Because UNEP is an intergovernmental organisation, governments control the agency and can tell it what to do. Neutral and objective scientific assessment of on-the-ground findings often get watered down, say critics, in a confidence-building process that ultimately lessens UNEP’s credibility.

A case in point is the mounting environmental impact of a road and rail link now under construction in Sochi, the sleepy beach resort on the Black Sea, home to the 2014 winter Olympic games but previously not renowned for its skiing, Olympic organisers have had to construct an alpine village for which a new 40km transportation corridor along the Mzymta river threatens monumental ecological disaster.

“The Sochi Olympics are going to be one of the most – if not the most – environmentally damaging games in history,” warns Igor Chestin, head of the Russian branch of WWF. He highlights a threatened salmon spawning ground, the felling of thousands of endangered floodplain trees, and altered migration routes for animals such as deer and brown bear. “We do not anticipate impact, it is there already,” he says.

Chestin credits UNEP with establishing rigorous environmental performance targets and for brokering agreements that brought activist organisations into direct talks with the government. Those talks helped pressure organisers to relocate the Olympic village and the bobsleigh route to less sensitive areas.

But local activists and international organisations such as WWF and Greenpeace have since walked out of the stakeholder process, saying earlier agreements were breached.

Chestin faults UNEP for being easily manipulated. The organisation willingly accepted falsified environmental assessment reports, he says, with the resulting environmental baseline making compensation and remediation virtually impossible.

“First of all, the Olympics are in 2014,” responds Achim Steiner, UNEP’s executive director, when presented with WWF’s criticism. “If our role becomes one of simply articulating things and nothing evolves as a result, then we will also reconsider our role. But at the moment I think the net balance is far more on the side of being promising – to the extent that the games will be more environmentally sustainable.”

Steiner says UNEP is pressuring the Russian government from behind the scenes, and in one sense the agency is going along with a well-worn script that sees NGO groups agitating for media attention and international pressure.

But it’s a limiting and ultimately self-defeating approach when disaffected civil society groups view the process as fundamentally flawed.
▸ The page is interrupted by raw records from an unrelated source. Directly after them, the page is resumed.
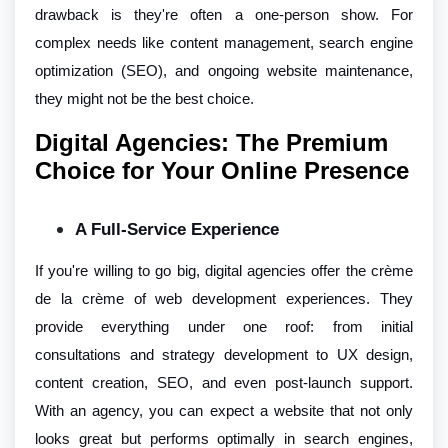
drawback is they're often a one-person show. For
complex needs like content management, search engine
optimization (SEO), and ongoing website maintenance,
they might not be the best choice.
Digital Agencies: The Premium
Choice for Your Online Presence
A Full-Service Experience
If you're willing to go big, digital agencies offer the crème
de la crème of web development experiences. They
provide everything under one roof: from initial
consultations and strategy development to UX design,
content creation, SEO, and even post-launch support.
With an agency, you can expect a website that not only
looks great but performs optimally in search engines,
“Yes, you are an intergovernmental organisation, but the solution to environmental problems involves a lot more than that,” says Mark Halle, director of trade and investment at the International Institute for Sustainable Development.

Halle, a friend and former colleague of Steiner’s, helped devise UNEP’s new medium-term strategy report, a guidance document which, among other recommendations, calls for outreach to a broader range of non-governmental groups. “UNEP can take its disadvantage of being isolated and stuck out there in Nairobi … and turn it into an advantage by playing the game differently from other UN agencies,” Halle says.

But UNEP seemingly fumbled the opportunity in Sochi when in its fact-finding missions it sent a lone low-level employee who skirted NGO requests for more rigorous engagement.

“You know what a Potemkin village is?” asks Dr Piotr Gorbunenko of WWF Russia, referring to fake settlements erected to impress Catherine II in the 18th century. “It is exactly what goes on every time there is a UNEP mission.”